* **SEZIONE DEL DOCUMENTO**
********************

«Un premier deve sempre rispettare l`opposizione, anche se Lega e Fratelli d`Italia non hanno mostrato nemmeno in queste circostanze sensibilità verso gli interessi nazionali». È solo una notazione quella di Luigi Zanda, che da politico avvezzo ad affrontare emergenze storiche fin dai tempi del terrorismo, fa osservare come la solidarietà nazionale sia «un`espressione nobile che oggi però non può essere usata. Perché è stata coniata in un tempo in cui la cultura dei partiti era molto diversa e molto più seria: la solidarietà degli anni`70 fu l`esito di un lungo processo politico, non un escamotage di corto respiro. Oggi basterebbe un senso di responsabilità, evitando la polemica continua».
Forse Conte teme che l`immagine di un governo fragile indebolisca la nostra forza persuasiva con l`Europa e se la prende con le opposizioni. Non crede?

********************

* **MATERIALE FORNITO**
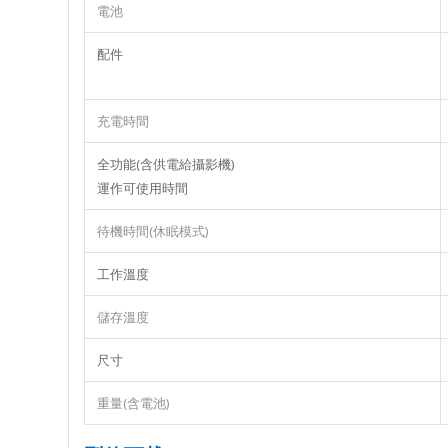
電池
配件
充電時間
全功能(含供電給攝影機)
運作可使用時間
待機時間(休眠模式)
工作溫度
儲存溫度
尺寸
重量(含電池)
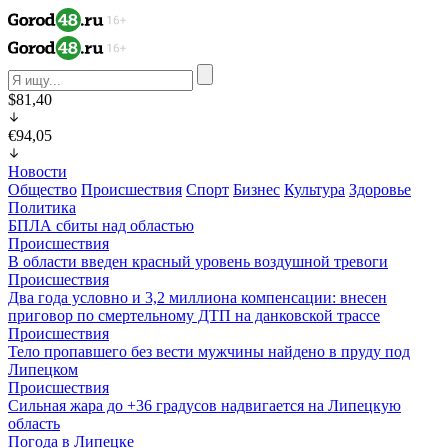
$81,40
€94,05
Новости
Общество
Происшествия
Спорт
Бизнес
Культура
Здоровье
Политика
БПЛА сбиты над областью
Происшествия
В области введен красный уровень воздушной тревоги
Происшествия
Два года условно и 3,2 миллиона компенсации: внесен
приговор по смертельному ДТП на данковской трассе
Происшествия
Тело пропавшего без вести мужчины найдено в пруду под
Липецком
Происшествия
Сильная жара до +36 градусов надвигается на Липецкую
область
Погода в Липецке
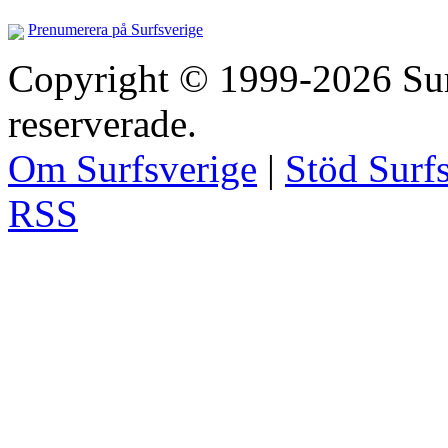
Prenumerera på Surfsverige
Copyright © 1999-2026 Surfs
reserverade.
Om Surfsverige
|
Stöd Surf
RSS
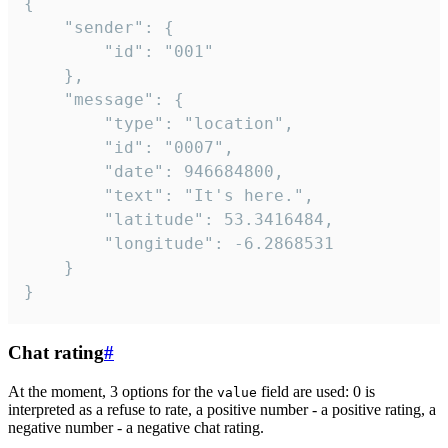
{

	"sender": {

		"id": "001"

	},

	"message": {

		"type": "location",

		"id": "0007",

		"date": 946684800,

		"text": "It's here.",

		"latitude": 53.3416484,

		"longitude": -6.2868531

	}

}
Chat rating
#
At the moment, 3 options for the
field are used: 0 is
value
interpreted as a refuse to rate, a positive number - a positive rating, a
negative number - a negative chat rating.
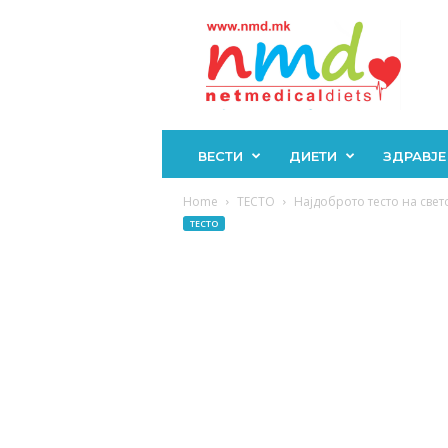
Н
М
Д
ВЕСТИ
ДИЕТИ
ЗДРАВЈЕ
Home
ТЕСТО
Најдоброто тесто на свето
ТЕСТО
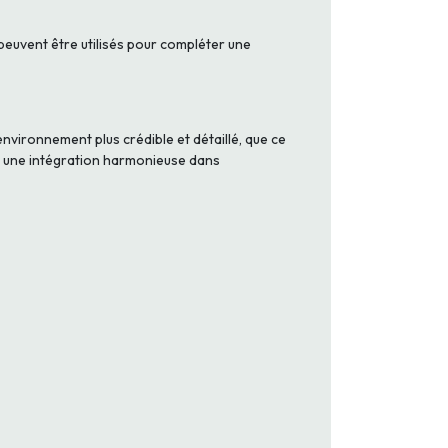
 peuvent être utilisés pour compléter une
nvironnement plus crédible et détaillé, que ce
ur une intégration harmonieuse dans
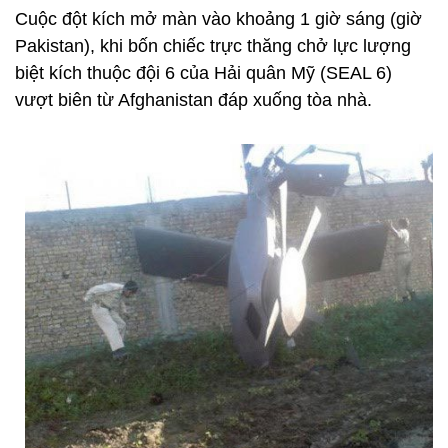
Cuộc đột kích mở màn vào khoảng 1 giờ sáng (giờ
Pakistan), khi bốn chiếc trực thăng chở lực lượng
biệt kích thuộc đội 6 của Hải quân Mỹ (SEAL 6)
vượt biên từ Afghanistan đáp xuống tòa nhà.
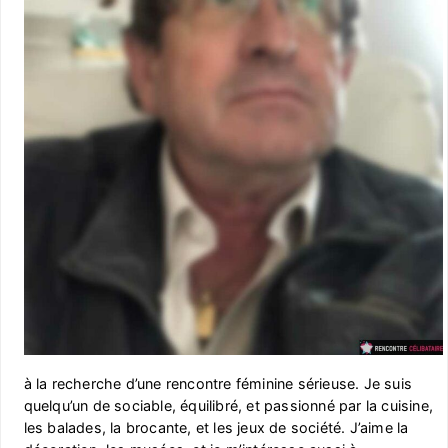
à la recherche d’une rencontre féminine sérieuse. Je suis
quelqu’un de sociable, équilibré, et passionné par la cuisine,
les balades, la brocante, et les jeux de société. J’aime la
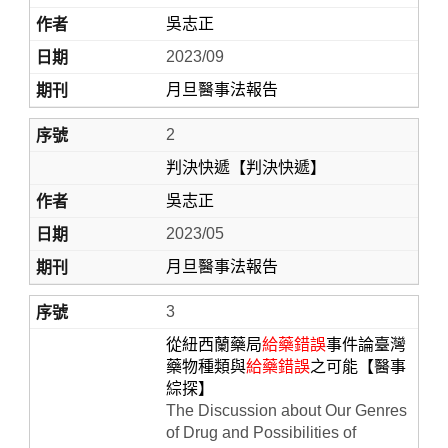
吳志正
2023/09
月旦醫事法報告
2
判決快遞【判決快遞】
吳志正
Home
2023/05
月旦醫事法報告
3
從紐西蘭藥局
給藥錯誤
事件論臺灣
藥物種類與
給藥錯誤
之可能【醫事
綜探】
The Discussion about Our Genres
of Drug and Possibilities of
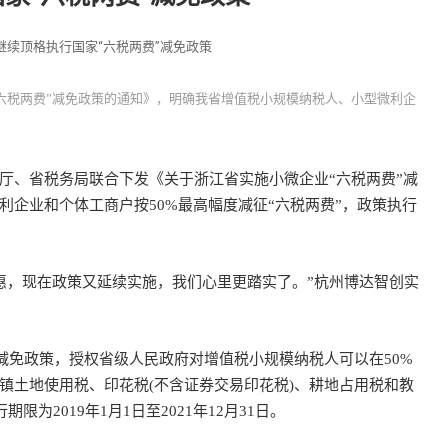
底继续顶格执行国家“六税两费”减免政策
六税两费”减免政策的通知》，明确我省增值税小规模纳税人、小型微利企
、省税务局联合下发《关于浙江省实施小微企业“六税两费”减
企业和个体工商户按50%最高幅度减征“六税两费”，政策执行
优惠，现在政策又延续实施，我们心里更踏实了。”杭州博达智创实
减免政策，授权省级人民政府对增值税小规模纳税人可以在50%
镇土地使用税、印花税(不含证券交易印花税)、耕地占用税和教
为2019年1月1日至2021年12月31日。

********************

* **CONSEGNA**
Riporta il passo del testo sulla solidarietà nazionale compreso tra "Forse Conte teme" e "opposizioni. Non crede?", estremi inclusi, e sostituisci "opposizioni" con "minoranze". L'elenco non serve per svolgere il lavoro.

* **RISULTATO ATTESO**
Forse Conte teme che l`immagine di un governo fragile indebolisca la nostra forza persuasiva con l`Europa e se la prende con le minoranze. Non crede?